Rename "rules" to "guidelines" in the annotation framework text, writing out the part that opens with the words containing "3 Formal Annotation" and closes with "existing gold standards.".

Extract:
☆ ☆ ☆

Rehm [18] defined a lifecycle for language resources. Our work can be used in the evaluation and quality control phase during the development of EL/NER gold standards to semi-automatically check the created corpus. Additionally, it can be used after the publication of the gold standards for its maintenance, i.e., to keep the gold standard up to date with new versions of the used KB.

3 Formal Annotation Framework

The creation of a NER/EL gold standard is a difficult task because human annotators commonly have different interpretations of this task as shown by [17]. It is, therefore, important to define a generic set of rules for annotating named entities in natural language text which leaves little if no room for interpretation. An advantage of having such rules is that they can be used to check gold standards automatically. The goal of this section is to present exactly such a set of rules derived from existing benchmarks. Based on the related work described in Sect. 2 we summarize assumptions that we can build upon. Thereafter, we define a set of rules for the preparation of a gold standard followed by a list of errors that we observed in existing gold standards.

3.1 Assumptions

We rely on the following assumptions:

  1. (A1)

    A single sentence does not need to have a linear structure. However, since state-of-the-art annotation systems do only annotate consecutive words, the gold standards should contain only annotations that can be expressed in this way. The word group “Barack and Michelle Obama” contains two persons. To annotate the first person, only the first name of Barack Obama can be annotated and linked to its entity. This assumption has the drawback that in the example “Mr. and Mrs. Obama” the word “Mr.” would have to be linked to Barack Obama.

☆ ☆ ☆

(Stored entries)

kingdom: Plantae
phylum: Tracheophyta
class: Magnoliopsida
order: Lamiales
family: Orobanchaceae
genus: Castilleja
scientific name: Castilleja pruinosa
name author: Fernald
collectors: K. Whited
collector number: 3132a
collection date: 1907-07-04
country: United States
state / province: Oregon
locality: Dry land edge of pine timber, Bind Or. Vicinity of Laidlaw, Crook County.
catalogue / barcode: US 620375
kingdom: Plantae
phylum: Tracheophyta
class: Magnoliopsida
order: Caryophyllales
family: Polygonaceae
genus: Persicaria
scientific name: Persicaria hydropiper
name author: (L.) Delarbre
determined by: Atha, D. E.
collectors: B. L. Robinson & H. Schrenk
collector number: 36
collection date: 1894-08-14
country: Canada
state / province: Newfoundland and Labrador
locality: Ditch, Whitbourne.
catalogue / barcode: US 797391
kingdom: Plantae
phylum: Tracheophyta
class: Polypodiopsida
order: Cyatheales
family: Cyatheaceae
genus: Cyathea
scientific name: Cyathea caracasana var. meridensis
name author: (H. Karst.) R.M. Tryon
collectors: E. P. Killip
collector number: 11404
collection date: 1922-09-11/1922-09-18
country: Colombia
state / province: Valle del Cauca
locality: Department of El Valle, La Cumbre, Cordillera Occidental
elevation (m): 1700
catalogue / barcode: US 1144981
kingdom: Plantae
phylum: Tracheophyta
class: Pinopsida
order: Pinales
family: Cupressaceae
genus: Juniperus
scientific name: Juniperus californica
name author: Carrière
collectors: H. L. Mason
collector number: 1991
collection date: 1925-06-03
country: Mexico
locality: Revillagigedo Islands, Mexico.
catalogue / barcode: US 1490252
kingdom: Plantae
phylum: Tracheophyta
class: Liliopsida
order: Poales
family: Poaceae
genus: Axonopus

☆ ☆ ☆

Task response:
3 Formal Annotation Framework

The creation of a NER/EL gold standard is a difficult task because human annotators commonly have different interpretations of this task as shown by [17]. It is, therefore, important to define a generic set of guidelines for annotating named entities in natural language text which leaves little if no room for interpretation. An advantage of having such guidelines is that they can be used to check gold standards automatically. The goal of this section is to present exactly such a set of guidelines derived from existing benchmarks. Based on the related work described in Sect. 2 we summarize assumptions that we can build upon. Thereafter, we define a set of guidelines for the preparation of a gold standard followed by a list of errors that we observed in existing gold standards.